For 76 isolates in the challenge study, including E. faecalis (n = 39) and E. coli (n = 37), the overall EA was 93.4% (71/76) with an EA of 89.2% (33/37) for E. coli and 97.4% (38/39) for E. faecalis. The E. coli isolates that were not in EA had a MIC two to three dilutions lower than the reference results, ranging from 0.064 to 0.5 versus 0.5 to 4 μg/mL, but still fell into CA. The E. faecalis isolate that was not in EA had a MIC two dilutions higher than the reference result, leading to a ME.

The overall CA was 97.4% (74/76), with 94.9% (37/39) and 100% (37/37) for E. faecalis and E. coli, respectively. The VME rate for E. faecalis could not be calculated, because there were no resistant strains available at the time of testing. Among the E. faecalis results were one ME (2.6% 1/38) and one mE (2.6% 1/39). The ME isolate showed a MIC of 256 μg/mL by ETEST FO and a MIC of 64 μg/mL by AD. When analyzing the performance criteria with EUCAST i.v. breakpoints for E. coli, the results were the same. Four FO resistant E. coli isolates were included in the challenge substudy. It may be noted that among the challenge strains, there were 22 VRE, but none of these vancomycin resistant strains were categorized resistant to fosfomycin.
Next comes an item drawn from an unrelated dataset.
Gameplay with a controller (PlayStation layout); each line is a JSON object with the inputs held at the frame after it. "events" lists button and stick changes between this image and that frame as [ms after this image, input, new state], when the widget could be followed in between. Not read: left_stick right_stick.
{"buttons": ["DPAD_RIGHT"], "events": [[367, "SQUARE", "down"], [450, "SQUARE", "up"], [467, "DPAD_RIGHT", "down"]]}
All carbapenemase-expressing E. coli were also categorized susceptible to fosfomycin. The four fosfomycin-resistant E. coli strains expressed an ESBL (Table 5).

TABLE 5.

Challenge study performance

Organism	CLSI breakpoints reference results				Performance of ETEST FO
	No. of isolates				No. (%) of isolates
	Total	S (≤64)	I (128)	R (≥256)	EA (%)	CA (%)	VME	ME	mE (%)
E. coli ^a	37	33	0	4	33 (89.2)	37 (100)	0	0	0
E. faecalis	39	38	1	0	38 (97.4)	37 (94.9)	NA^b	1 (2.6)	1 (2.6)
Overall	76	71	1	4	71 (93.4)	74 (97.4)	0	1 (1.4)	1 (1.3)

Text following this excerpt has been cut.